Hermann Bell: Based on our experience with the privatization of CreditAnstalt (CA) in 1997, I was afraid that if the state sells its stake, voestalpine could fall into the hands of a major foreign corporation. After all, voestalpine is the flagship company of Upper Austria and is very important for the economy of our state. And of course I was interested in ensuring that Upper Austria’s economy flourished because a regional bank can only be successful if the economy of the region is booming.
A fear that almost materialized in 2003—keyword “Minerva.” Why did you have a hunch as early as 2000 that an independent voestalpine could achieve more than if it were under the control of a powerful international corporation?

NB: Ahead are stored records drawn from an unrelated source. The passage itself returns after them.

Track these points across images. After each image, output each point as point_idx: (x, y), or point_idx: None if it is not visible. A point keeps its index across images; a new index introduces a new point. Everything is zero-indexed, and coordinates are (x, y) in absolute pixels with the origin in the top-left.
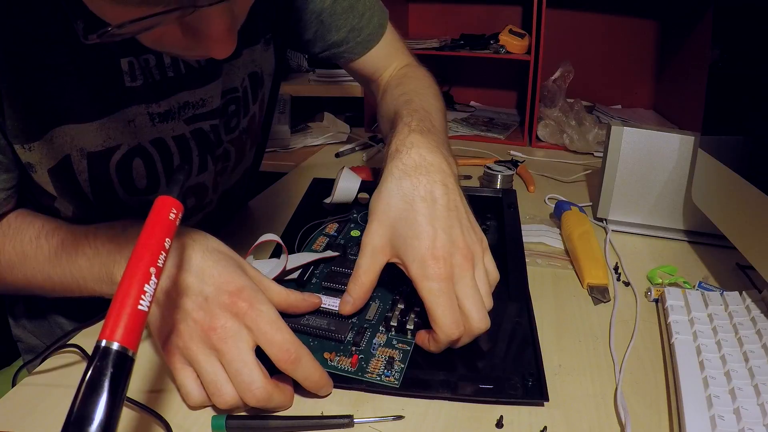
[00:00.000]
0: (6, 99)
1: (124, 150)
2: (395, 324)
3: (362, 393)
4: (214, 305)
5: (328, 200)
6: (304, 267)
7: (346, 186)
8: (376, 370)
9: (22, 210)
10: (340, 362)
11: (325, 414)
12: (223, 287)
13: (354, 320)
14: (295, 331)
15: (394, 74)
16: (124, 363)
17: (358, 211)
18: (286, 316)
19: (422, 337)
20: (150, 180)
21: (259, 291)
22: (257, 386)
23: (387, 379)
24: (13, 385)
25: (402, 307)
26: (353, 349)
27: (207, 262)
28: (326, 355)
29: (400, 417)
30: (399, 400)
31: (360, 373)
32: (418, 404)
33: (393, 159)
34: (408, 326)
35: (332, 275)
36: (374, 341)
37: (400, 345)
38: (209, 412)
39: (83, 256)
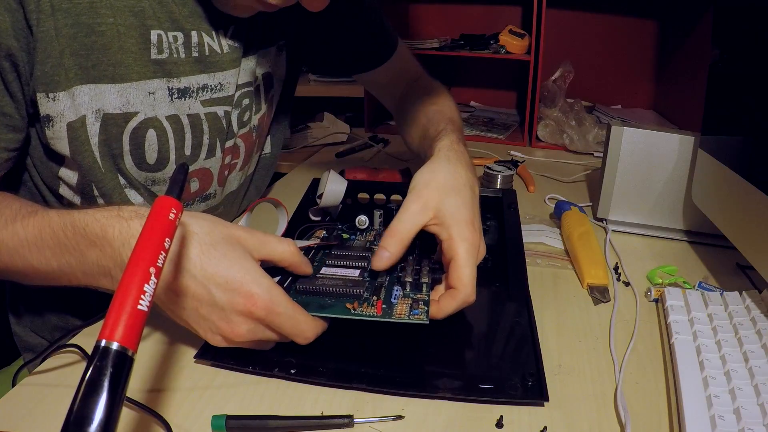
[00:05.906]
0: (40, 44)
1: (141, 118)
2: (410, 280)
3: (362, 393)
4: (231, 313)
5: (316, 205)
6: (305, 250)
7: (334, 188)
8: (403, 312)
9: (4, 192)
10: (364, 309)
11: (325, 414)
12: (234, 292)
13: (367, 283)
14: (312, 292)
15: (413, 84)
16: (123, 363)
17: (342, 223)
18: (302, 278)
19: (433, 304)
20: (160, 154)
21: (271, 288)
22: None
23: (415, 317)
24: (13, 385)
25: (416, 267)
26: (374, 298)
27: (210, 261)
28: (348, 305)
29: (400, 417)
30: (399, 400)
31: (387, 315)
32: (418, 404)
33: (442, 148)
34: (423, 279)
35: (333, 256)
36: (394, 292)
37: (419, 296)
38: (209, 412)
39: (70, 254)
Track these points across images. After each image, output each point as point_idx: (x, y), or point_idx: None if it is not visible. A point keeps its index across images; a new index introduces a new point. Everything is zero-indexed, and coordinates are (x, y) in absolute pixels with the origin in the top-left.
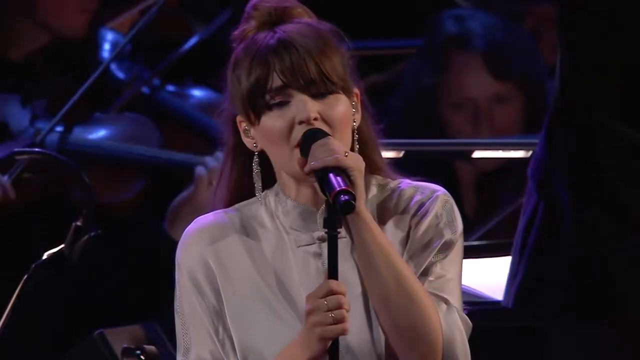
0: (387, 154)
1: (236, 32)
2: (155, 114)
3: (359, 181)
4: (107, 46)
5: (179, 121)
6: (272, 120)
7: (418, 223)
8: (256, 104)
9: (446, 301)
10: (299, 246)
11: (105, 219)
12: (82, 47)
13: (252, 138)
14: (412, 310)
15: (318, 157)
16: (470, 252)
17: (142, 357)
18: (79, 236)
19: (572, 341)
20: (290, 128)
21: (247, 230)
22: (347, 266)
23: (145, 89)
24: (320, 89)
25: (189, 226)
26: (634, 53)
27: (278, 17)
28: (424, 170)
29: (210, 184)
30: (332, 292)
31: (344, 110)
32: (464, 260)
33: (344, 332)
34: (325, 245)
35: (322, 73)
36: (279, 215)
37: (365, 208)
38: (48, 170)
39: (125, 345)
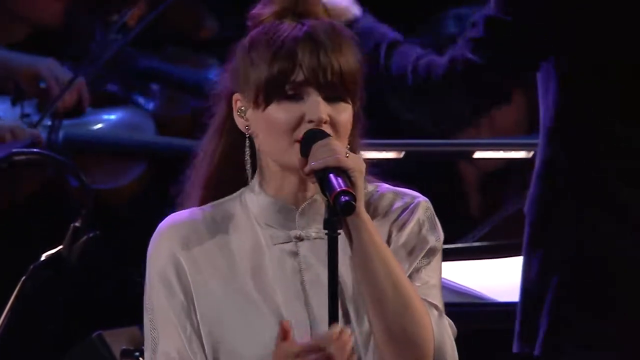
0: (388, 155)
1: (254, 12)
2: (140, 79)
3: (360, 182)
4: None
5: (166, 82)
6: (281, 112)
7: (400, 229)
8: (272, 92)
9: (436, 307)
10: (274, 244)
11: (104, 217)
12: (63, 37)
13: (247, 120)
14: (406, 315)
15: (319, 157)
16: (473, 253)
17: (140, 358)
18: (77, 237)
19: (572, 341)
20: (298, 124)
21: (221, 227)
22: (324, 270)
23: (121, 59)
24: (335, 92)
25: (162, 222)
26: (634, 53)
27: (302, 8)
28: (425, 170)
29: None
30: (319, 349)
31: (348, 119)
32: (466, 261)
33: None
34: (301, 245)
35: (342, 78)
36: (255, 211)
37: (365, 210)
38: (47, 170)
39: (124, 347)
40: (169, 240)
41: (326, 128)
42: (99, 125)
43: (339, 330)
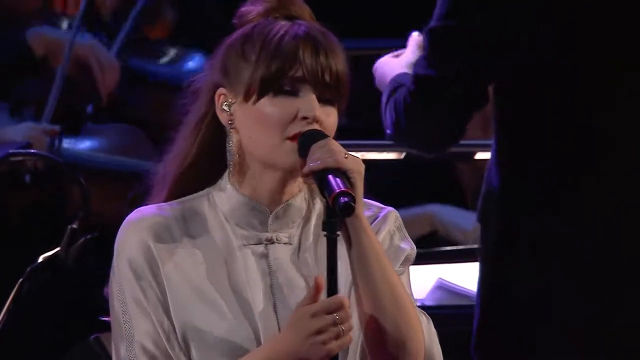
0: (389, 156)
1: (243, 9)
2: (132, 81)
3: (359, 184)
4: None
5: (158, 82)
6: (274, 107)
7: None
8: (267, 86)
9: (425, 313)
10: (244, 245)
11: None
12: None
13: (231, 114)
14: (401, 318)
15: (318, 158)
16: (473, 256)
17: None
18: (75, 239)
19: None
20: (290, 120)
21: (190, 224)
22: (292, 272)
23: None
24: (329, 94)
25: (131, 214)
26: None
27: (290, 10)
28: (425, 172)
29: None
30: (343, 307)
31: (334, 123)
32: (467, 264)
33: (349, 343)
34: (271, 247)
35: (338, 81)
36: (225, 210)
37: (363, 212)
38: (43, 171)
39: None
40: (140, 232)
41: (317, 127)
42: (97, 146)
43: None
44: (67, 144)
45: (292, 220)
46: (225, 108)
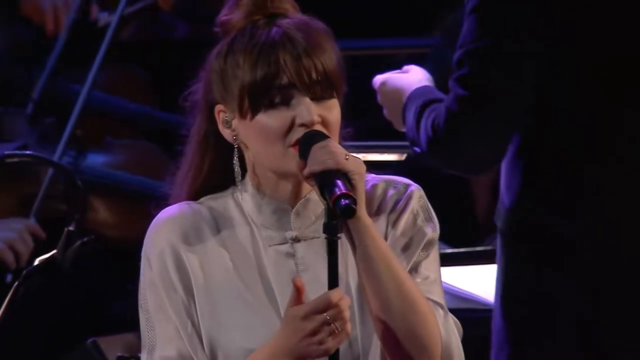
0: (389, 157)
1: (223, 19)
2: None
3: (360, 185)
4: None
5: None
6: (271, 119)
7: (396, 220)
8: (257, 100)
9: (442, 306)
10: (270, 245)
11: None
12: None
13: (234, 130)
14: (412, 317)
15: (318, 159)
16: (484, 258)
17: None
18: (71, 241)
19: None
20: (289, 129)
21: (217, 223)
22: (322, 270)
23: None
24: (322, 91)
25: (157, 216)
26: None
27: (270, 8)
28: (428, 172)
29: None
30: (332, 305)
31: (338, 115)
32: (476, 267)
33: (347, 337)
34: (298, 246)
35: (327, 76)
36: (250, 211)
37: (365, 213)
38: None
39: (120, 354)
40: (168, 233)
41: (319, 129)
42: (116, 162)
43: (340, 293)
44: (89, 158)
45: (315, 215)
46: (227, 125)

HB: During my many years as a member of the voestalpine Supervisory Board, I got to know Peter Strahammer very well, as well as Wolfgang Eder, who was very young at the time, and the other gentlemen at the top management level, the technical staff, and the employees. And I was convinced that with their capabilities they could manage a company very successfully and would achieve more than if they were just taking orders. Besides, I am convinced that independence and autonomy of a company inspires both managers and employees and motivates them to achieve outstanding results.
In 2007, the price of the voestalpine share reached an all-time high. But Oberbank did not sell its shares but has even increased its stake throughout the years. Wasn’t it of interest for you to make some quick money with the voestalpine share?
HB: The intrinsic value of voestalpine was always higher than the market price. I therefore knew that a long-term stake in voestalpine is a very good investment and that we would be participating in the development and the success of a good company. But my intention was not primarily to make a profit with our investment. Oberbank doesn’t need to pursue a one-time profit. My intention was to retain a strong company in order to maintain a strong economy in our state. That was why I hoped that other financial institutions would also purchase voestalpine shares and—together with the employee shareholding—create a group of core shareholders that would prevent voestalpine from losing its independence. Fortunately, it worked out, and I am very proud of that.

Two decades ago voestalpine AG started out on its path to becoming a privatized and exchange-listed company. The ‘IPO 1995—20 years on the stock exchange’ series describes key events on the path to becoming an internationally successful steel-based technology and capital goods group.